Le calcul provient d’un groupe de chercheurs de l’Université Cambridge qui a créé en 2019 le Cambridge Bitcoin Electricity Consumption Index, précisément dans le but d’évaluer le coût environnemental de la chose. Après avoir commencé en 2019 en n’évaluant que la facture énergétique du réseau international, l’équipe affirme avoir à présent suffisamment de données par pays et par firme de « minage » —le nom donné à l’opération consistant à valider électroniquement une transaction— pour être capable de dire à partir de quel moment les serveurs utilisés deviennent profitables pour tel ou tel entrepreneur.

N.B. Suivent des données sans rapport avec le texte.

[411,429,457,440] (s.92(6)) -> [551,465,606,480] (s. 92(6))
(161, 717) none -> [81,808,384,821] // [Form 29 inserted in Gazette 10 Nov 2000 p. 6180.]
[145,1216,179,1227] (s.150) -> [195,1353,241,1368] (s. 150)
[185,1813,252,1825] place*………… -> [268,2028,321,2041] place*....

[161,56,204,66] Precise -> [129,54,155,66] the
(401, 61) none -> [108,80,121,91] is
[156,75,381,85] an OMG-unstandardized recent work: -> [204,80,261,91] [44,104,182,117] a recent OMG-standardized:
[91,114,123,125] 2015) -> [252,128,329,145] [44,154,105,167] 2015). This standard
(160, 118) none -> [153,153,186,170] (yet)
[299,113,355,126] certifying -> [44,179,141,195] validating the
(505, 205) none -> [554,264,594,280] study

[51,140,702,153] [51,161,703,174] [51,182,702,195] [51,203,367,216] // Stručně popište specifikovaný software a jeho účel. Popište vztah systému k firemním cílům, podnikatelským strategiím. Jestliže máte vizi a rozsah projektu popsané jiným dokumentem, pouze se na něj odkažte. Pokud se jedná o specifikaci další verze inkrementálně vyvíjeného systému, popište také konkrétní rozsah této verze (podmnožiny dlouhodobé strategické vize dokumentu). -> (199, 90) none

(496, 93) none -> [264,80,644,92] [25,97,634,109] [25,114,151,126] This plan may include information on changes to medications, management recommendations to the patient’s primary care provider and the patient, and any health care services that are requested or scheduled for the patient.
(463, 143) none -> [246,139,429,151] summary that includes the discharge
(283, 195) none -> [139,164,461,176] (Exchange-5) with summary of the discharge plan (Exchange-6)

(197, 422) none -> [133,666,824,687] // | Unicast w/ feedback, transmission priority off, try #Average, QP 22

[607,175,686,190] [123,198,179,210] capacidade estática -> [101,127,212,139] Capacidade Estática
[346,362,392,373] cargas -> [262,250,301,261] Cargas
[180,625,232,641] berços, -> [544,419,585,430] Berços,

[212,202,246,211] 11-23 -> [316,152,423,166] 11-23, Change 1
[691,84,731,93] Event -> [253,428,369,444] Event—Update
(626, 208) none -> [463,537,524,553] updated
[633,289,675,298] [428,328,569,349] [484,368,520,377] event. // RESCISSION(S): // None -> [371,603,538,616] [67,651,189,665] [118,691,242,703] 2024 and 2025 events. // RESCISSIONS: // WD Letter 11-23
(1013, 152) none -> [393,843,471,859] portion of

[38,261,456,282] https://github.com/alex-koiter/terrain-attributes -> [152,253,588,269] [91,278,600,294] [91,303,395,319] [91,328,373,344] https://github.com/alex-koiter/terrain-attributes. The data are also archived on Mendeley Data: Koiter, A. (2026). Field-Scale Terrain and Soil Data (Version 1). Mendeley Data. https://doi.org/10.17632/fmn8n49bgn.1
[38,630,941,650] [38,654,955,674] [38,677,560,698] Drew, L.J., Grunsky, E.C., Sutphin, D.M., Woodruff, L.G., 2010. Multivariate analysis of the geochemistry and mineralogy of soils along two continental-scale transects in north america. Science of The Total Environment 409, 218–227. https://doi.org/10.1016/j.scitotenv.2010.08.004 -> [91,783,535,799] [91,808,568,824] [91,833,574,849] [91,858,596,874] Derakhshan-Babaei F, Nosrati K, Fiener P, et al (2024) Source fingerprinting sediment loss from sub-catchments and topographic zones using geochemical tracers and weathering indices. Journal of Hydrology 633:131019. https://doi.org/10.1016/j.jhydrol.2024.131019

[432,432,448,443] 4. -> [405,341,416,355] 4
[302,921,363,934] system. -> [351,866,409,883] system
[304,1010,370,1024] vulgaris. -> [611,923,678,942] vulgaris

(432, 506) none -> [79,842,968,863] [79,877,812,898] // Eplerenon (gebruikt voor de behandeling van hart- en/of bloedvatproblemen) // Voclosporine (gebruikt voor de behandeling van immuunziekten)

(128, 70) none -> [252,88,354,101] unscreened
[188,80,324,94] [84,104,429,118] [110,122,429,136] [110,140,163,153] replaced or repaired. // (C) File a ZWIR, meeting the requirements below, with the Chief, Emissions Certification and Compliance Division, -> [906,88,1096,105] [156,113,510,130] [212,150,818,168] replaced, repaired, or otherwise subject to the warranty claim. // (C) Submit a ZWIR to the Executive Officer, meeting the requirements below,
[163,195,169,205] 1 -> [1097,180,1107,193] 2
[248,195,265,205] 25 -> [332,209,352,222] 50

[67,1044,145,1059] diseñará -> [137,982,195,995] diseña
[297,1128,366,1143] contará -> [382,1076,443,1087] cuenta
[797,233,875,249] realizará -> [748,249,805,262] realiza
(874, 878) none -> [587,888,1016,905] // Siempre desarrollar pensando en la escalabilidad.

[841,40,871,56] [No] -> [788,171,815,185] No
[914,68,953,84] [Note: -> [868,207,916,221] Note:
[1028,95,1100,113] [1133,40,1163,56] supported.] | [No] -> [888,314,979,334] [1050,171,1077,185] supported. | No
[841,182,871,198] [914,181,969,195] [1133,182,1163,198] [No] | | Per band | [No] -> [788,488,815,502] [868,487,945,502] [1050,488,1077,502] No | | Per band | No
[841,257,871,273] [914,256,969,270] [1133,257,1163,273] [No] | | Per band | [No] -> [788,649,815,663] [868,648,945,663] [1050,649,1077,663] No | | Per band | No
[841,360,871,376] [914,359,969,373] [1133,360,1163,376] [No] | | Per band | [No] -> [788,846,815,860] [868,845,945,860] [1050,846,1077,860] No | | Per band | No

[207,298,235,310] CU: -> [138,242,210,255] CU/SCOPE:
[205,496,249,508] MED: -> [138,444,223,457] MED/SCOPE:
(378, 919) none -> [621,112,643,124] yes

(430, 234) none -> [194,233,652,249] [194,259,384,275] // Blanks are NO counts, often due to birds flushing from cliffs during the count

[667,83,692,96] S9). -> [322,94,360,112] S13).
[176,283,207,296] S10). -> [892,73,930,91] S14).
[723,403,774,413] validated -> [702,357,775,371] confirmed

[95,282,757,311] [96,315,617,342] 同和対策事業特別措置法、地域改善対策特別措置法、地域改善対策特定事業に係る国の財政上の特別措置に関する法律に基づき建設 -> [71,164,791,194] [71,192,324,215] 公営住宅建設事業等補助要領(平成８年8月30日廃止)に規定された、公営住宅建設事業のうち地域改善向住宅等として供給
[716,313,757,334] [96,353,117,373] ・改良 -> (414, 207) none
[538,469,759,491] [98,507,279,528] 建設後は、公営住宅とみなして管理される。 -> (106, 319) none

Plus tôt ce mois-ci, un rapport du Bureau des sciences et des technologies de la Maison-Blanche, à Washington, avait évalué que l’électricité utilisée par l’industrie des cryptomonnaies aux États-Unis était équivalente à celle utilisée par tous les ordinateurs personnels du pays.

Il y a aussi le problème des déchets: en 2021, une recherche dirigée par le chercheur fondateur de Digiconomics —plateforme dédiée à « mettre en lumière les conséquences imprévues des tendances numériques »— évaluait que les déchets produits par le secteur —disques durs et autres équipements obsolètes— étaient l'équivalent des déchets électroniques produits en un an aux Pays-Bas.

Sur les 200 millions de tonnes de gaz à effet de serre (GES) calculées par l’équipe de Cambridge, 92% ont été émises dans les quatre dernières années. La raison étant que, plus le réseau grossit, et plus la quantité de calculs que doivent faire les ordinateurs pour valider les transactions, grossit elle aussi. Les chercheurs prévoient que dans la prochaine année, le bitcoin devrait être responsable à lui seul de 48,3 millions de tonnes de CO2, ce qui correspondrait à peu près à 0,1% des émissions mondiales de GES… ou à la moitié des émissions de GES des mines d’or.

Environ un tiers (37%) de l’électricité provient de sources renouvelables, selon ces chercheurs. Un chiffre qui, souligne le New Scientist, diffère de celui du Bitcoin Mining Council, qui estime plutôt les sources renouvelables à 59%.